PROJECT OF THE YEAR 2008
Owner: Davis Street Land Co., Bruce Johnston
Masonry Contractor: Heitkamp Masonry
Architect: M+H Architects
General Contractor: Brinkmann Constructors
Civil Engineer: Stock & Associates
Structural Engineer: Alper Audi
Masonry Suppliers: Kirchner Block & Brick, Earthworks, Midwest Cut Stone
When Heitkamp Masonry started the estimating process on The Meadows, they realized this was a true mason contractor's dream. There are six buildings totaling over 260,000 sq ft. All 100% loadbearing masonry, including masonry columns, moment frame walls and tie beams.
There were 1,600 yds of masonry grout and over four miles of rebar, countless box ties and J hooks. In some of the masonry columns more than 16 vertical #9 bars had to be placed. All of this in 8 in. CMU walls. There were no perimeter steel columns and the entire structural steel package was roof joist and interior columns.
In order to coordinate all of the steel and grout requirements, Heitkamp met with the engineer and addressed issues they thought would be problematic. Every process was reviewed and put into shop drawings.
The tie beam over the storefront was the most crucial. Some of these span 28 ft. In order to construct this beam, masons set up shoring and laid the wall to half the beam height, then grouted and repeated the process. After 21 days, they removed the shoring and in most cases the roof was already installed.

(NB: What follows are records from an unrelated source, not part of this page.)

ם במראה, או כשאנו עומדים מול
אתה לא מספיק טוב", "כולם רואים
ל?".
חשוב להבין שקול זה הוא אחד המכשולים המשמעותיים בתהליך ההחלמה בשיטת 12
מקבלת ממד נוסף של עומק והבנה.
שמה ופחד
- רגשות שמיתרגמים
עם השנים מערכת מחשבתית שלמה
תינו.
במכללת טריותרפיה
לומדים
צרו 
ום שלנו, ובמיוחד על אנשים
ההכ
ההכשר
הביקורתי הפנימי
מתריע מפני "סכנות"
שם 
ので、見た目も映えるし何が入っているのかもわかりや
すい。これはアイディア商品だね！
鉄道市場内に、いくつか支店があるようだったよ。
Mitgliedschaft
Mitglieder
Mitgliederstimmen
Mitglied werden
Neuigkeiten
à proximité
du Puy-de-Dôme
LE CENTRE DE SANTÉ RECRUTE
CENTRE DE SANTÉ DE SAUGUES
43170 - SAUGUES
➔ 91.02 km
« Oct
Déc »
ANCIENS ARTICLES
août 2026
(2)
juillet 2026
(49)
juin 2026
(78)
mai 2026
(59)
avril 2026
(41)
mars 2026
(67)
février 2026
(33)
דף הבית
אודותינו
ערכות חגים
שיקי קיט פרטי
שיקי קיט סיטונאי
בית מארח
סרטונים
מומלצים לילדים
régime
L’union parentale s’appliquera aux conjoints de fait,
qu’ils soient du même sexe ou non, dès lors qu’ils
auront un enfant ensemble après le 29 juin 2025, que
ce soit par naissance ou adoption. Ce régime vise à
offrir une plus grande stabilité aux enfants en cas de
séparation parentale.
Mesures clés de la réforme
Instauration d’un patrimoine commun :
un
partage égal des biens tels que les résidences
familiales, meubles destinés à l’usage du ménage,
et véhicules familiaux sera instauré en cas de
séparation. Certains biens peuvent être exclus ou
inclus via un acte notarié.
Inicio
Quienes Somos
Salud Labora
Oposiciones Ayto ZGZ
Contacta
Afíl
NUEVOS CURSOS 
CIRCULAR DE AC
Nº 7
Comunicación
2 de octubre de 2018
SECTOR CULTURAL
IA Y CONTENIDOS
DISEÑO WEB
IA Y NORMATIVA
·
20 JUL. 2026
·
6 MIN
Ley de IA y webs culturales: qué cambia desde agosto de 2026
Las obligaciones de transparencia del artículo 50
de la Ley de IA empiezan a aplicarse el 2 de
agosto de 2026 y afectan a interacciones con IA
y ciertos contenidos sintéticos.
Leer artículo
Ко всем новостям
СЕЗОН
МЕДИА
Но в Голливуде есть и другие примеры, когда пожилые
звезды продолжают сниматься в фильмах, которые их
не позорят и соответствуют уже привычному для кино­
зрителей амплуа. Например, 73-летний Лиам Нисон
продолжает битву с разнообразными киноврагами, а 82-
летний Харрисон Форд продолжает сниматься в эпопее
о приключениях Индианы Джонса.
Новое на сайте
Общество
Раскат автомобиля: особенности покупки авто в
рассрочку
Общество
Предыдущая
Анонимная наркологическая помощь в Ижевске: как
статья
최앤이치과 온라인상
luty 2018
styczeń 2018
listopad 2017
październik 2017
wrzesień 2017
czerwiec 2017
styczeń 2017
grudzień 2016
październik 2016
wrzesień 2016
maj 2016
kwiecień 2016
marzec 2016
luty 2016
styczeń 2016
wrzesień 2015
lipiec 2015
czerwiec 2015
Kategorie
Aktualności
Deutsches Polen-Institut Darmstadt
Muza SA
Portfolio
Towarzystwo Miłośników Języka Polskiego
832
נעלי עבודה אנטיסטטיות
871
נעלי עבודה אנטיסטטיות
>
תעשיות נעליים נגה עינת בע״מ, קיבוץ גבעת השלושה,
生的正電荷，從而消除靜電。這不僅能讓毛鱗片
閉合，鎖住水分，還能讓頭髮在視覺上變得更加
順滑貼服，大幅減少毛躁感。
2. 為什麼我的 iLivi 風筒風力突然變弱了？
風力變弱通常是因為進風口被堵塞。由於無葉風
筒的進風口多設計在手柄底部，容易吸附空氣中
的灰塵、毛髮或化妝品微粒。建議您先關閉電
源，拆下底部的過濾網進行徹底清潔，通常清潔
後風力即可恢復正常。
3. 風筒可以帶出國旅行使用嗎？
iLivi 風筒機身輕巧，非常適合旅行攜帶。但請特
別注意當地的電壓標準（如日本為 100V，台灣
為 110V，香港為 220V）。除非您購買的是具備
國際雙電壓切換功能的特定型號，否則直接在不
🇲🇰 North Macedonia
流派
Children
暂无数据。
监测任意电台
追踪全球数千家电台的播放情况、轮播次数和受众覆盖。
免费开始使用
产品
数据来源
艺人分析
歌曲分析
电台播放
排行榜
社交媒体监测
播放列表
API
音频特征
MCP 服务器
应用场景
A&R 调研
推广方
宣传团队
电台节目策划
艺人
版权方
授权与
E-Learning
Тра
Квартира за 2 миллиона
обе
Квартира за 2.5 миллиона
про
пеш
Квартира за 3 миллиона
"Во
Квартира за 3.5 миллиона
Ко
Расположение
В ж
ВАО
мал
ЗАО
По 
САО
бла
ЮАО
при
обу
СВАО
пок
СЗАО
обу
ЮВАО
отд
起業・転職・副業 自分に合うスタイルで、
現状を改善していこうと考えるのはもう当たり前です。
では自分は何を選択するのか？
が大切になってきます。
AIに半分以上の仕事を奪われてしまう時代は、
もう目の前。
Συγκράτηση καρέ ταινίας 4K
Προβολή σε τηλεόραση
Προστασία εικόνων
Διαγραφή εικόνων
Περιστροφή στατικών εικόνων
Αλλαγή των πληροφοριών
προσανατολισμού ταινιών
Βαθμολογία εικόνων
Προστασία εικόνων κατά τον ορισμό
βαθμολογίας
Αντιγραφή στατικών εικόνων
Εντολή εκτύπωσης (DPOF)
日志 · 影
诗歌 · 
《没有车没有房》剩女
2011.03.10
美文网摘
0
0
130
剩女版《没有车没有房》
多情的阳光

The finishes were very challenging due to the many different masonry materials used. The job required rubble stone (280 tons), modular face brick (580,000), cut Indiana limestone (30,000 cu ft), Cast Stone (medallions & address blocks), and architectural precast concrete (planter urns). There were also 175,000 concrete masonry units.
The site package alone was literally a "monumental" undertaking. The masons built two large pylon signs on either end of the 90 acre site, two large main entry monuments, three smaller location monuments, and a large central plaza area consisting of a large clocktower, a stage area, and numerous walls and masonry piers.
The buildings were the hardest to coordinate. There were approximately 100,000 pieces of cut limestone and these were detailed throughout the wall. There was a stone base, then numerous transom window sills, intermediate and high banding. It was critical to have the stone there and get it set in order for the wall to continue upward. Combined with a 12 month schedule, everything had to click.
The end result was one of the most attractive masonry projects Heitkamp has completed. Most notable are the project's tremendous curb appeal and unlimited use of masonry. This is truly a timeless design and a modern masonry landmark.